An exact transcription is needed, starting with the line that contains "left shoulder: (339, 221)" and ending with the last line of the records.
== Extracted material ==
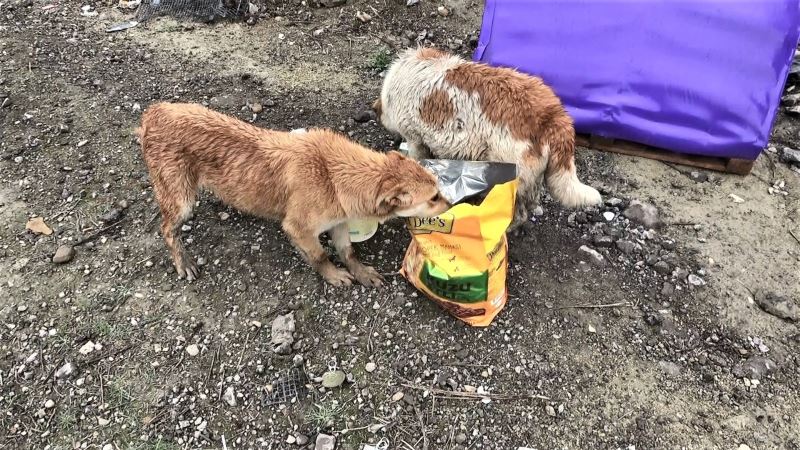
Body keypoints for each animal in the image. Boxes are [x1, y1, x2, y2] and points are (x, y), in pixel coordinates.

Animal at [138, 103, 450, 284]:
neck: (332, 173)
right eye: (433, 197)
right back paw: (183, 262)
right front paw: (334, 275)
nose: (451, 204)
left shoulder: (339, 221)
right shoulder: (298, 228)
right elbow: (320, 256)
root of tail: (153, 112)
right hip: (180, 199)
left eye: (438, 189)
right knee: (167, 229)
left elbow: (348, 250)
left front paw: (361, 272)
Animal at [374, 47, 600, 227]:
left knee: (519, 213)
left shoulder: (414, 137)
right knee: (532, 200)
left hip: (514, 175)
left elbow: (416, 155)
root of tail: (554, 115)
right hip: (531, 176)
===
» Answer box:
left shoulder: (339, 221)
right shoulder: (298, 228)
right elbow: (320, 256)
root of tail: (153, 112)
right hip: (180, 199)
left eye: (438, 189)
right knee: (167, 229)
left elbow: (348, 250)
left front paw: (361, 272)
Animal at [374, 47, 600, 227]:
left knee: (519, 213)
left shoulder: (414, 137)
right knee: (532, 200)
left hip: (514, 175)
left elbow: (416, 155)
root of tail: (554, 115)
right hip: (531, 176)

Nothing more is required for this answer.